Cuatro muchachos estaban sentados, una noche de verano, en las escaleras del Ayuntamiento. Subiendo la cuesta que bajaba a los malecones, se acercó un joven de unos veinticinco años. Iba silbando desenfadadamente.
–Ahí llega el Lucas, a contarnos alguna de sus trolas –dijo Javier.
–Hola, chavales –dijo el Lucas–. ¿Qué hacéis? ¿No vais a por sandías esta noche?
–¿Nosotros? –dijo Pedro–. Qué va.
–Bueno, sé que estáis dándole vueltas al magín, pero os lo advierto, ni se os ocurra ir al melonar del Eulogio.
–¿Es que está en la cabaña? –preguntó David.

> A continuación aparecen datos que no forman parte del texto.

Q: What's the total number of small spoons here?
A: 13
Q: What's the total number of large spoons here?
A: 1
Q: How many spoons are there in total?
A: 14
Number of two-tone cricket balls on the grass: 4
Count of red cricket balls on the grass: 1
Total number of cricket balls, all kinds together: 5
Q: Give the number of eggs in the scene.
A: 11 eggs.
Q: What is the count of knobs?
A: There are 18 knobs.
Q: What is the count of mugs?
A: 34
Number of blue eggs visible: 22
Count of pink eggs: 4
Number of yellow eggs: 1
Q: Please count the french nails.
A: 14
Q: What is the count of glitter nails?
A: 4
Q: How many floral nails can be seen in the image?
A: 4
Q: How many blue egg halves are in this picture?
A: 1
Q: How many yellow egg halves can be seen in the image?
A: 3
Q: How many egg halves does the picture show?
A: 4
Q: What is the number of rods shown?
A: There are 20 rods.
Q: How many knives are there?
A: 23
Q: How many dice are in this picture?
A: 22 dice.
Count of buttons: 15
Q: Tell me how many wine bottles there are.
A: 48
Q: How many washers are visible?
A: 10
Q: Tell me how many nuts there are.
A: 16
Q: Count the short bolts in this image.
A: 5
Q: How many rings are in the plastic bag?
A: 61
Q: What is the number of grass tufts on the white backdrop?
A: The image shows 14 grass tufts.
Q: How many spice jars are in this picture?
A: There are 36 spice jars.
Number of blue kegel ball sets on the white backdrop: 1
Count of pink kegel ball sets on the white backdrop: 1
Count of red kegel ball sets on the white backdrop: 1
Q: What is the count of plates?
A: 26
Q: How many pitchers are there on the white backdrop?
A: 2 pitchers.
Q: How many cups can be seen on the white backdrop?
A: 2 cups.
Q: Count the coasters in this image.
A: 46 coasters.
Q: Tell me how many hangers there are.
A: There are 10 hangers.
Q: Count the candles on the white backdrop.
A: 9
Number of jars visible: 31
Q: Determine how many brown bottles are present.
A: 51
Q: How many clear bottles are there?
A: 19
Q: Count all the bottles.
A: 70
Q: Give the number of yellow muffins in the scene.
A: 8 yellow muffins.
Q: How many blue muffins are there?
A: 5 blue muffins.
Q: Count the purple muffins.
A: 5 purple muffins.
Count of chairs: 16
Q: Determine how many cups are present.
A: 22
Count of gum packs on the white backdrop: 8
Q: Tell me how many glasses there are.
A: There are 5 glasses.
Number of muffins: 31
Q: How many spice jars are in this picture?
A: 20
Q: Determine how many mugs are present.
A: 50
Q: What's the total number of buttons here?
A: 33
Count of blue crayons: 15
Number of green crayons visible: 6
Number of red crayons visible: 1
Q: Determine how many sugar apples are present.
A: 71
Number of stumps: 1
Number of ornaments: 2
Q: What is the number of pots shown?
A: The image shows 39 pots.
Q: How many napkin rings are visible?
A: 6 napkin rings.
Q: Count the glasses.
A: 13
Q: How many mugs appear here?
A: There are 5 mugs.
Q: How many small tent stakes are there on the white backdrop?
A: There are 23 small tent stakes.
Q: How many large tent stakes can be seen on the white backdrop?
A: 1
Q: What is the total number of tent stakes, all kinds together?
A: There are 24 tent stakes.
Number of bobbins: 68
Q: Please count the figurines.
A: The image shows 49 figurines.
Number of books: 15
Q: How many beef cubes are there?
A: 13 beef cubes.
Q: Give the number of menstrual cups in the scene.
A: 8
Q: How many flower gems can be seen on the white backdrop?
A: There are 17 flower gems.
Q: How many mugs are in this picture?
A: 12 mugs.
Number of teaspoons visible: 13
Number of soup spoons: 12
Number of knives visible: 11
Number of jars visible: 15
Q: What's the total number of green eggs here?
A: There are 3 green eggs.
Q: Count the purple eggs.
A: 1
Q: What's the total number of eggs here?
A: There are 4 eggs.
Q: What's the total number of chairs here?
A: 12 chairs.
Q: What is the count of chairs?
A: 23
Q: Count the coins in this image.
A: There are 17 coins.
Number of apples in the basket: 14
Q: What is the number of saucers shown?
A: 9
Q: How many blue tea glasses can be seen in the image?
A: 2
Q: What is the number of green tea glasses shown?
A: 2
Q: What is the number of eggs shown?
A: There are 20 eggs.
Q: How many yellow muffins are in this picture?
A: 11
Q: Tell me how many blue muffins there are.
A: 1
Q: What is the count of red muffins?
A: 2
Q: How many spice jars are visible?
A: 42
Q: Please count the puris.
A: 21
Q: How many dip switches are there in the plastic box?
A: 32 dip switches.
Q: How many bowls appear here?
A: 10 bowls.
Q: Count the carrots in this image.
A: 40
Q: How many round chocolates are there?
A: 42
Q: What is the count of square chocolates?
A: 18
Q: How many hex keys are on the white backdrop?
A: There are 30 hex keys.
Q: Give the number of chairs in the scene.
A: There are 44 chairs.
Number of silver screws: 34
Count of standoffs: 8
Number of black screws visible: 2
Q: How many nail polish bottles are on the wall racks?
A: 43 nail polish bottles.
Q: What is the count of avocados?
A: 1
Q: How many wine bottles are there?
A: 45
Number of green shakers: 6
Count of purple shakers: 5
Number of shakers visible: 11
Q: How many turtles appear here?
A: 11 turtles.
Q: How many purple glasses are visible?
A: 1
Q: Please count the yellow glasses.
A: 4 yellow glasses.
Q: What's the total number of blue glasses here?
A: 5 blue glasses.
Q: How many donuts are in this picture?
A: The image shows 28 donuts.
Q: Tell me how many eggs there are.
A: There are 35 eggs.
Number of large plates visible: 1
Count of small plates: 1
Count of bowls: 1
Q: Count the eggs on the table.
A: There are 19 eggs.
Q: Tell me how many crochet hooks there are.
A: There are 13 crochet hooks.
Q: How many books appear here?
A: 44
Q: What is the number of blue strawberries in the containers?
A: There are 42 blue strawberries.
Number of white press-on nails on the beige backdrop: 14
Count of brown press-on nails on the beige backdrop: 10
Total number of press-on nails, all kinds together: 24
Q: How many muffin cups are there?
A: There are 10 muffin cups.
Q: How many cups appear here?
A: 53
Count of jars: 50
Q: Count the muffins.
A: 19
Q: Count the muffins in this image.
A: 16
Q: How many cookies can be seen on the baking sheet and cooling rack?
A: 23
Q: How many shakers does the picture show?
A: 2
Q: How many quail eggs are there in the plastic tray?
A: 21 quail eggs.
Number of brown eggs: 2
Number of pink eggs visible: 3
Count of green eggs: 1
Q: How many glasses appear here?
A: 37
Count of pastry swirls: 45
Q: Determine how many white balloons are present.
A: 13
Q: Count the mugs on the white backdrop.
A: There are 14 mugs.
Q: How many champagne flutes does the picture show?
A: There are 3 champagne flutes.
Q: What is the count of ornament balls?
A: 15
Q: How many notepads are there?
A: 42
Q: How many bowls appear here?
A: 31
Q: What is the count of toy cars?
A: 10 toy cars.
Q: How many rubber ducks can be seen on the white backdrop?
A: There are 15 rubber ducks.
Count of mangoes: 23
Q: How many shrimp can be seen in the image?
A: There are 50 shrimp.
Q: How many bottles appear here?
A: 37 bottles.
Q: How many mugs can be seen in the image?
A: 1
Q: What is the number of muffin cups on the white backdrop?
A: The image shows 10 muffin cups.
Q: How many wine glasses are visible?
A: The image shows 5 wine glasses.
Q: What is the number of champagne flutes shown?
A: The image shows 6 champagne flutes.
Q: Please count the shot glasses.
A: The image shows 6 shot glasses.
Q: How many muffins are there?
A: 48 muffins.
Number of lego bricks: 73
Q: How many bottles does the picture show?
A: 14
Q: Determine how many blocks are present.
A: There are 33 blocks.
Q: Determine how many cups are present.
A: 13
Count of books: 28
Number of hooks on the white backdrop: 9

–No. Estará acostado. Pero, ¿conocisteis a Gabriel, el de los
Rastrojos? Sois muy chicos.
–Hemos oído hablar de él –dijo Juan–. Y hemos visto su lápida en el cementerio.
Los cuatro muchachos iban de vez en cuando al cementerio a mirar las tumbas.
–Gabriel era tío-abuelo del Eulogio. El melonar está en una de las tierras que pertenecieron a Gabriel
Rastrojo. Y, os lo aseguro, ése si que no salía de la cabaña. Era un tipo muy raro.
–Eso he oído decir –dijo Pedro–. ¿Tan malo era?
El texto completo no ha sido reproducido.